What is the canonical commutation relation between position and momentum?
[x,p]=iℏ
What operator generates spatial translations?
T(d)=e^(−idp/ℏ)
How does a translation by
d affect the wavefunction?
T(d)ψ(x)=ψ(x−d)
What happens to expectation values under translation by
d?
- ⟨ x ⟩→⟨ x ⟩ + d
- ⟨ p ⟩ and dispersions stay the same.
What does the operator
O(w) = e^(iwx/ℏ) do?
It generates momentum translations:
O(w)∣ p ⟩ = ∣ p + w ⟩
In 3D, how many independent components of angular momentum exist?
Three — corresponding to rotations in the xy, yz, and zx planes.
What is the infinitesimal rotation operator in quantum mechanics?

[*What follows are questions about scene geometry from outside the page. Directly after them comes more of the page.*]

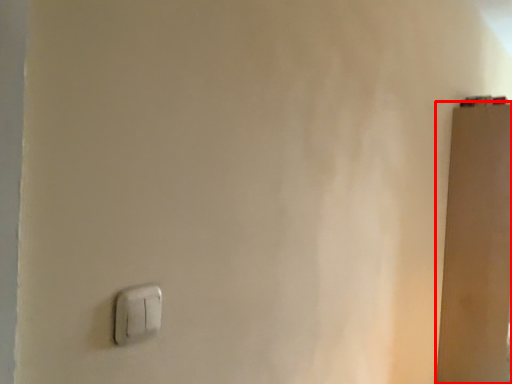
Question: From the image, what is the correct spatial relationship of door (annotated by the red box) in relation to light switch?

Choices:
 (A) right
 (B) left

Answer: (A)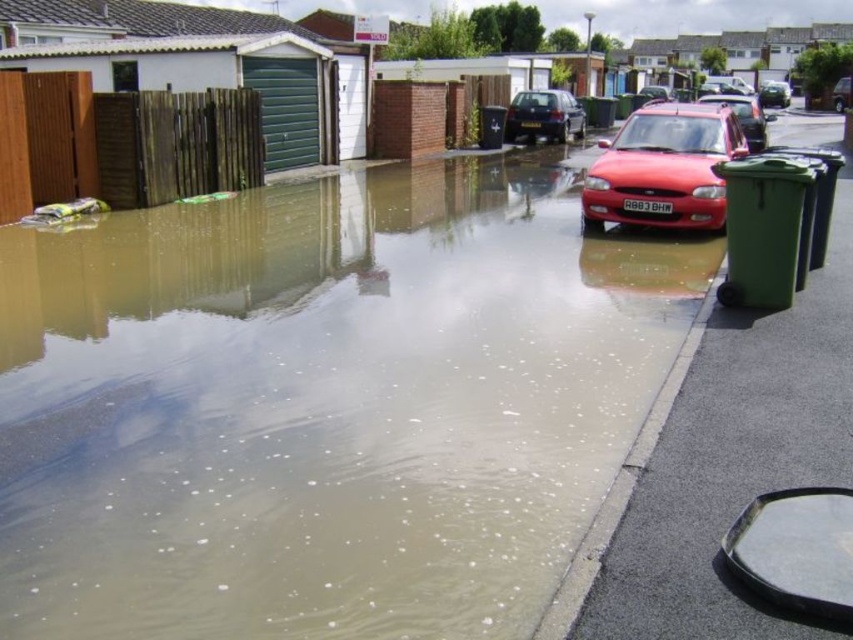
Question: Which of the following is the farthest from the observer?

Choices:
 (A) (775, 92)
 (B) (740, 122)

Answer: (A)

Question: Considering the relative positions of matte red car at center and matte black car at center in the image provided, where is matte red car at center located with respect to matte black car at center?

Choices:
 (A) left
 (B) right

Answer: (B)

Question: Can you confirm if matte black car at center is bigger than metallic silver car at upper right?

Choices:
 (A) yes
 (B) no

Answer: (B)

Question: Estimate the real-world distances between objects in this image. Which object is closer to the matte black car at center?

Choices:
 (A) metallic red car at center
 (B) metallic silver car at upper right

Answer: (A)

Question: Is metallic red car at center wider than metallic silver car at upper right?

Choices:
 (A) no
 (B) yes

Answer: (A)

Question: Based on their relative distances, which object is farther from the metallic red car at center?

Choices:
 (A) matte red car at center
 (B) brown/muddy water at lower left

Answer: (B)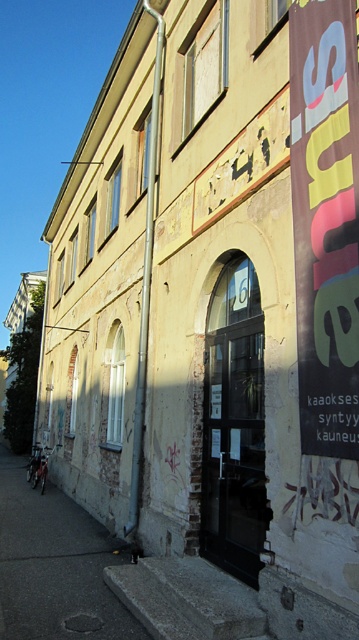
Does yellow fabric banner at right have a lesser height compared to dark concrete alley at lower left?

Incorrect, yellow fabric banner at right's height does not fall short of dark concrete alley at lower left's.

Find the location of a particular element. yellow fabric banner at right is located at coordinates (325, 221).

This screenshot has width=359, height=640. I want to click on yellow fabric banner at right, so click(325, 221).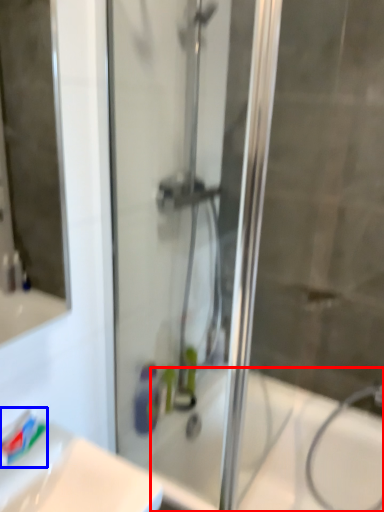
Question: Which object appears closest to the camera in this image, bath (highlighted by a red box) or toothpaste (highlighted by a blue box)?

Choices:
 (A) bath
 (B) toothpaste

Answer: (B)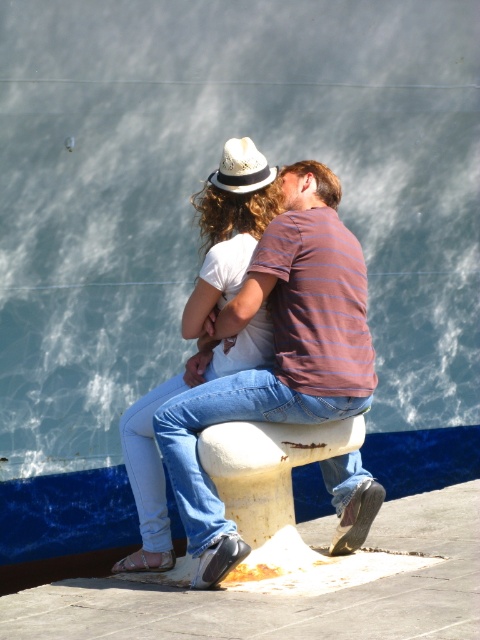
You are a photographer trying to capture both the white matte hat at upper center and the white textured cowboy hat at center in a single shot. Based on their positions, which hat will appear closer to the camera in the photo?

The white matte hat at upper center will appear closer to the camera because it is positioned in front of the white textured cowboy hat at center.

You are a photographer trying to capture a portrait of the two people sitting on the bollard. To ensure the striped cotton shirt at center is perfectly centered in your shot, where should you position your camera relative to the scene?

The striped cotton shirt at center is located at coordinates point (277,355), so you should position your camera directly facing that point to center it in the shot.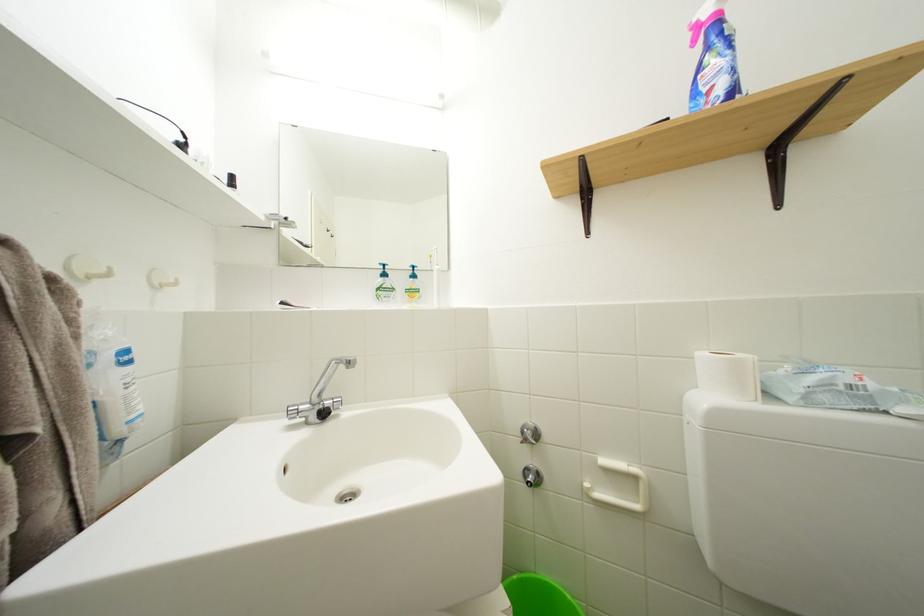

D(Rij(ϵ))=1−(i/ℏ)J_{ij}ϵ−(1/2ℏ^2)J_{ij}^2ϵ^2+…
Why must rotations preserve vector norms?
Because they are orthogonal transformations satisfying
R^TR = I.
What physical operators generate rotations in quantum mechanics?
The angular momentum operators J_{ij}, since they appear in the infinitesimal rotation operator’s exponent.
Why must [x,p]=Iℏ hold for any consistent quantum theory of continuous variables?
Because it encodes the Fourier duality between position and momentum representations. It ensures that translations in position correspond to phase shifts in momentum space, preserving the uncertainty principle.
What does it physically mean that position and momentum operators do not commute?
It means that measuring position disturbs momentum (and vice versa), reflecting the fact that a wave cannot be perfectly localized in both real and reciprocal space.
Why are angular momentum operators associated with rotations?
Because the generators of infinitesimal rotations in space form the same algebra as the angular momentum operators — both satisfy the [J_{i},J_{j}] = iℏϵ_{ijk}J_{k} commutation relations.
Why are rotations represented by exponentials of angular momentum operators?
Because any continuous symmetry transformation can be expressed as
e^−(iθG/ℏ), where G is the generator. For rotations, that generator is angular momentum.
What does it mean for angular momentum components not to commute?
It means you can’t know all components of orientation simultaneously — knowing
J_{z} precisely destroys knowledge of J_{x} or J_{y}. This reflects the geometry of rotational symmetry, not measurement error.
Why do we define J^2 = J_{x}^2 + J_{y}^2 + J_{z}^2?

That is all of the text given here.